▶ Work task
Would you return the records below character for character, without any images?
────────────────────
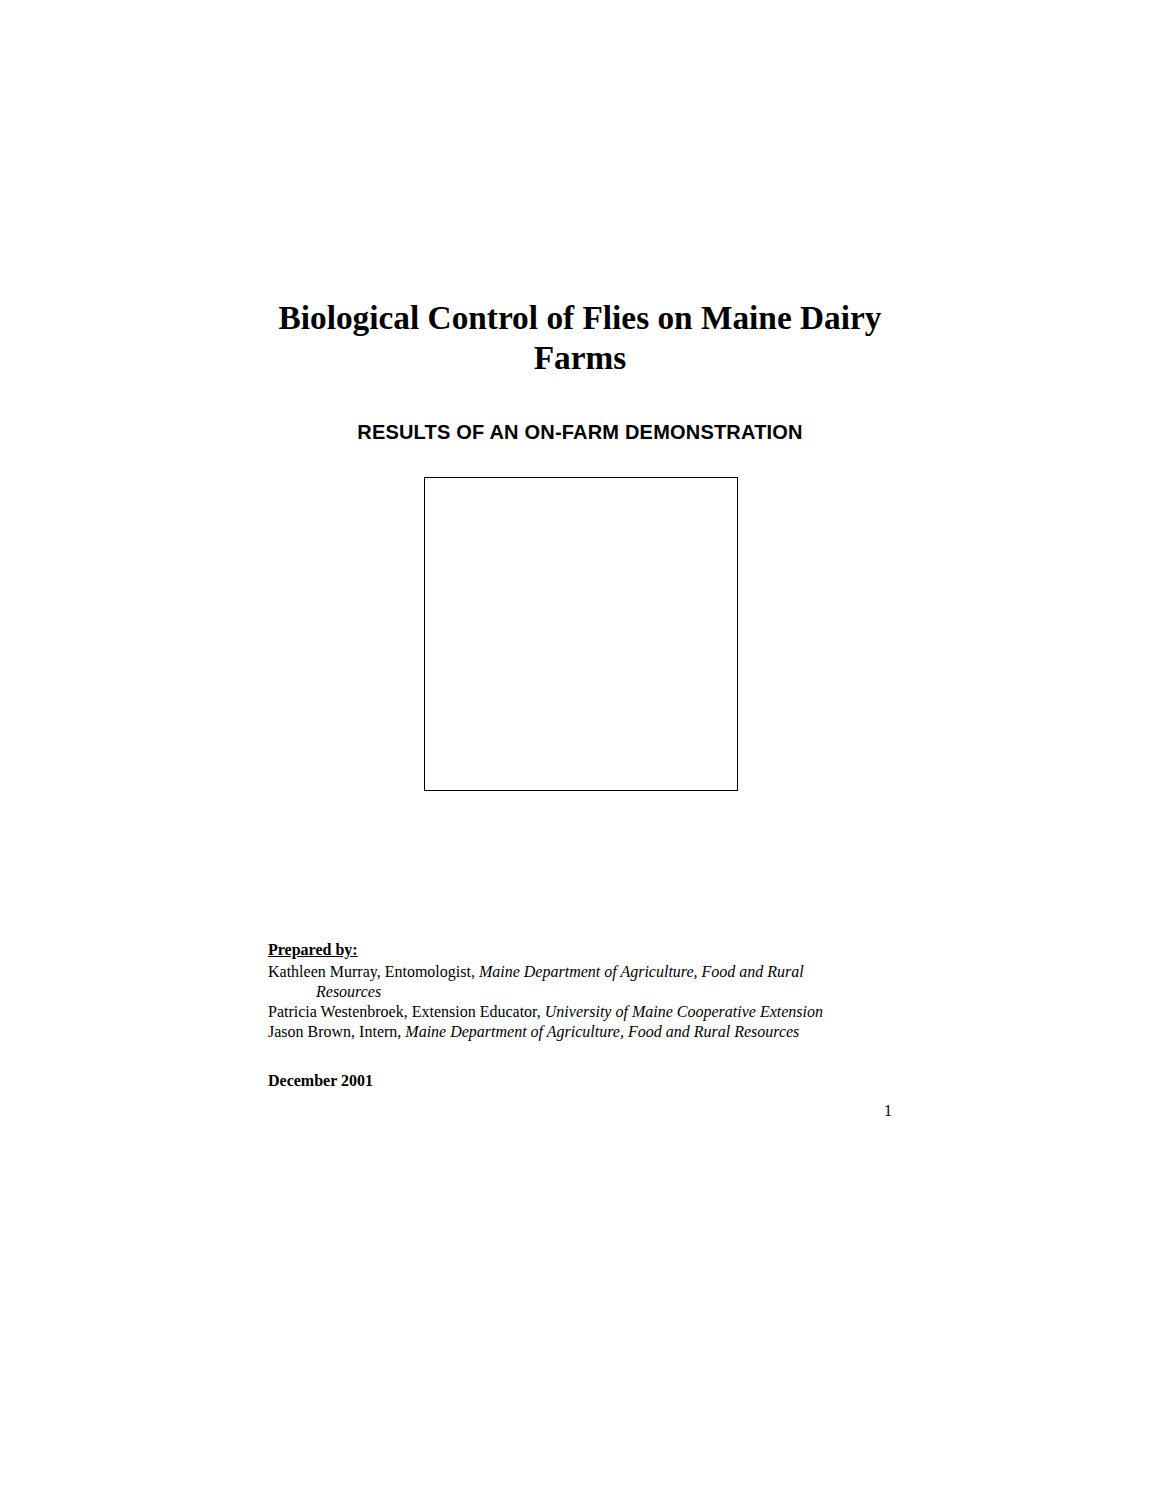Biological Control of Flies on Maine Dairy Farms
Results of an On-Farm Demonstration
Prepared by:
Kathleen Murray, Entomologist, Maine Department of Agriculture, Food and Rural
Resources
Patricia Westenbroek, Extension Educator, University of Maine Cooperative Extension
Jason Brown, Intern, Maine Department of Agriculture, Food and Rural Resources
December 2001
1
────────────────────
▶ Task answer
Biological Control of Flies on Maine Dairy Farms
Results of an On-Farm Demonstration
Prepared by:
Kathleen Murray, Entomologist, Maine Department of Agriculture, Food and Rural
Resources
Patricia Westenbroek, Extension Educator, University of Maine Cooperative Extension
Jason Brown, Intern, Maine Department of Agriculture, Food and Rural Resources
December 2001
1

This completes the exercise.